We went to her father’s church for Christmas Eve that year. We walked in together and sat with her mom and siblings and listened to a very nice Christmas celebration. I sung the hymns and thought things were going well, until I heard the whispers. People were approaching her mom and apologizing. “I’m so sorry about your daughter,” they’d say. One by one, as if in a funeral procession, paying their respects to the body as the exited the sanctuary. We left, saddened by the evening. Jess, once again, feeling alone and full of sin. I’m convinced if I hadn’t gotten really sick that night, she would’ve broken up with me again in search of her salvation.

A few months later, Jess ran into someone she knew from her childhood. This woman had fought addictions and won, and had been Saved by the Lord Jesus Christ. Jess desperately wanted to accept Him back into her heart, and so she went to church. I stayed behind, tainted by our last experience, leery of a church I didn’t know, and confident that I didn’t need a building full of people to tell me that God loved me because I already knew. Her friend soon realized that Jess wouldn’t continue to come to church unless she got me to come as well, so she invited us to see “The Passion of the Christ” with Mel Gibson. It had just been released in the theaters. Afterwards, there was a Bible study to talk about the symbolisms in the movie. I was all-in for this. It sounded noncommittal and very interesting. So we went… I sat in the Bible study with my baseball cap on, just listening as the conversation quickly turned to nightmares and blood prayers. Praying for the blood of Jesus to save one from terrible dreams. And then… she outed Jess. Told the whole room that she wasn’t living right, she was living with a woman in sin, and that was the reason for these nightmares. My head sunk as I began to hide my face with the brim of my baseball cap. I sensed this was going horribly wrong. The preacher’s wife was sitting in the room with us as they all talked about overcoming addictions and being saved. And then it happened… she outed me. They compared loving women to laying in an alley, covered in blood and sweat, waiting for your next high. Strung out on cocaine and heroine. These weren’t the same things! The love I felt was beautiful, it was pure. It wasn’t to be compared to a high given by an illegal drug. I’d done cocaine, I knew the difference between loving a woman and getting high on cocaine. They didn’t compare. I got up and left, I told the friend that had brought us that this wasn’t what I had come for and I would be waiting on the front porch.

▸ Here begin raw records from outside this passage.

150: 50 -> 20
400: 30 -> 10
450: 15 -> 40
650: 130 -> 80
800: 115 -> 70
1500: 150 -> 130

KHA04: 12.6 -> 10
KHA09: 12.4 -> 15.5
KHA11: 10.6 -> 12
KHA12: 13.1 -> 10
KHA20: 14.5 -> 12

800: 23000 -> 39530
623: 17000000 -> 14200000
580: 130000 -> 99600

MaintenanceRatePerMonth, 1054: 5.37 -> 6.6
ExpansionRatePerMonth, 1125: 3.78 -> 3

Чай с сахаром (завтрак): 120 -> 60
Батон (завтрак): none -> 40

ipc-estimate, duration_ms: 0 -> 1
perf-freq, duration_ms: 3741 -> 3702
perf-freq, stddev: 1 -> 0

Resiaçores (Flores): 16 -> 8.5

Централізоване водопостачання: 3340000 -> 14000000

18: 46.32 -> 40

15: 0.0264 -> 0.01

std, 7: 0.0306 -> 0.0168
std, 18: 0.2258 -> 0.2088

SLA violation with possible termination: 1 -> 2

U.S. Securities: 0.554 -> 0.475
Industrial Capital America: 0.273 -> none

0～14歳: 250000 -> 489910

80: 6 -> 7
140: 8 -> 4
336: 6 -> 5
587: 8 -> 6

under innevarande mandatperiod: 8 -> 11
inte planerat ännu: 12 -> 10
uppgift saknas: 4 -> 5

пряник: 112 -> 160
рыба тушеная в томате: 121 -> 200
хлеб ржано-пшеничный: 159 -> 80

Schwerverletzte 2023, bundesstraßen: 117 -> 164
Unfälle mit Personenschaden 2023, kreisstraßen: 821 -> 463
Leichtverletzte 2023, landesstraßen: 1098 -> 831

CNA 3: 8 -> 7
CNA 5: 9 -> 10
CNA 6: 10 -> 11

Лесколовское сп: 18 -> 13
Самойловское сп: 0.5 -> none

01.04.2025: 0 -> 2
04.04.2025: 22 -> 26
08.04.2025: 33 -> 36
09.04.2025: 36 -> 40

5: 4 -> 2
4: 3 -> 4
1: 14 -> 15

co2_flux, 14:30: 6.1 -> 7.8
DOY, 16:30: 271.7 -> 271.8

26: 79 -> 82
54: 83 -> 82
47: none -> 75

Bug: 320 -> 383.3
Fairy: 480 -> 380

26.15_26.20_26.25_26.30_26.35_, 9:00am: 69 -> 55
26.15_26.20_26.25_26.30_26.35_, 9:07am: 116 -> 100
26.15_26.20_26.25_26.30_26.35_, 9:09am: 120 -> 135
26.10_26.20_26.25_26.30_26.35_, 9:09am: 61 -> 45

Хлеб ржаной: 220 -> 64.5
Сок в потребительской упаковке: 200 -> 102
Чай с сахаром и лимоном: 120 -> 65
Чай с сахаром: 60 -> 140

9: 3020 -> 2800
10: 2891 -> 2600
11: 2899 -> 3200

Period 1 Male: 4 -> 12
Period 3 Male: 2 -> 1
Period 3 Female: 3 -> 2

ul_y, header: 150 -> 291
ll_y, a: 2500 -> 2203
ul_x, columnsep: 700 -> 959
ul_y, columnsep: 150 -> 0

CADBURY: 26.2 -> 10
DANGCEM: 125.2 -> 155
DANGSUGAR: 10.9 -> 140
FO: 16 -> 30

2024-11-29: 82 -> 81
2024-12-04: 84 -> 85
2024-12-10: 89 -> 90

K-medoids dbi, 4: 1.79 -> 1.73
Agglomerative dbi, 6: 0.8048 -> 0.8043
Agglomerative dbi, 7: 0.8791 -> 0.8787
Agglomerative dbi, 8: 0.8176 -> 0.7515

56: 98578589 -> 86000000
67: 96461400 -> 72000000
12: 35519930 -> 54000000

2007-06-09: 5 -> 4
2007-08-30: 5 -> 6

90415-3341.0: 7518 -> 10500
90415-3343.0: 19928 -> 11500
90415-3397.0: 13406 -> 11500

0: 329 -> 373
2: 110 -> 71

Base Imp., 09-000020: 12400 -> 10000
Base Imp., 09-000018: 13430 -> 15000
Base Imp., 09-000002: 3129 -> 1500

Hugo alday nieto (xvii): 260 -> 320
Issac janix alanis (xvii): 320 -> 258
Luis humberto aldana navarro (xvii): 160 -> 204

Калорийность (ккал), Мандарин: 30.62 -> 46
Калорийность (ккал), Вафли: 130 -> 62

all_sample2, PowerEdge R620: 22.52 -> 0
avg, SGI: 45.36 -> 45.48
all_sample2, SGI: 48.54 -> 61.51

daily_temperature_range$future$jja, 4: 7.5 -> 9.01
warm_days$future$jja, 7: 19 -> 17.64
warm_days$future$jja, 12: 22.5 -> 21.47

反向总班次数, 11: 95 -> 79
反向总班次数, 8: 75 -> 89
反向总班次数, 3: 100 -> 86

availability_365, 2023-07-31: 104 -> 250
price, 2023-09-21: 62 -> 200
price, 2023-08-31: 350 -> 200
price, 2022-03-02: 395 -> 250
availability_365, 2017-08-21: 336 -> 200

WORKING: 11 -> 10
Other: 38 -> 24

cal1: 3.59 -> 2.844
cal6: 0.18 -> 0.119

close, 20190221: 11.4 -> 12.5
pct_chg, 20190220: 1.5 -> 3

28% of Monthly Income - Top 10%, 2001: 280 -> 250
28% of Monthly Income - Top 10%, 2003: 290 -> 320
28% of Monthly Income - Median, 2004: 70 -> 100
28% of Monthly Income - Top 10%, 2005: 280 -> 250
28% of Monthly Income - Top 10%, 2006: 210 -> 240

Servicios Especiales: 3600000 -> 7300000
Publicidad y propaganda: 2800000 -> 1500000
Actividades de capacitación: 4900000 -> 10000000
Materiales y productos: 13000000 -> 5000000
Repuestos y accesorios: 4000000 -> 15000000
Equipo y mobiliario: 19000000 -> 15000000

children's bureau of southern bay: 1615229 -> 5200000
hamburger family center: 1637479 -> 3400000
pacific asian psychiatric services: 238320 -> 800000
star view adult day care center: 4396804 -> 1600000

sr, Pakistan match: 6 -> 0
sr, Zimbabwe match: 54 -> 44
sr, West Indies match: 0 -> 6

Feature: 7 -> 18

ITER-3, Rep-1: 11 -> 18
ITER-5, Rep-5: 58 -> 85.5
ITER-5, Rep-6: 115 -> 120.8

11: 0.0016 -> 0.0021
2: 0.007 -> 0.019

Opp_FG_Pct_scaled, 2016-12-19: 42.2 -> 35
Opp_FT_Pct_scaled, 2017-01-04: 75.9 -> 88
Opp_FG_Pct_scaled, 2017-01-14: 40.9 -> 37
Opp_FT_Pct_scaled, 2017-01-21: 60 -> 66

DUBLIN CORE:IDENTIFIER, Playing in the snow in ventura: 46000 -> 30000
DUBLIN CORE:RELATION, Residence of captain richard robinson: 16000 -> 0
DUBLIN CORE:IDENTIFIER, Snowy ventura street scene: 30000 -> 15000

From that point forward, I took Jess to church and picked her up. We talked about being Christians often, and she questioned her ability to be a Child of God and a lesbian. To be Saved and be gay. The oppressive nature of her religion made it impossible for her to be in a relationship with any woman and be happy. She was a tortured soul, and it broke my heart. Eventually, she chose her relationship with Jesus above everything else, including me, and she left. She called me a few weeks later, begging to come home. This “friend” who had outed us in the Bible study had taken everything that she wore to define who she was and replaced them with feminine and “straight” looking items. She wouldn’t let Jess cut her hair, or wear a men’s polo or shorts. She bought her skirts and darted button up tops. My heart broke, but I knew somehow she would always make this choice and I let her go for good.

She later went to a Bible college and pursued her dream of being a youth director for a church. We don’t speak and I don’t know if she ever came to terms with herself or not. I moved on from this experience and learned to look for open and accepting churches.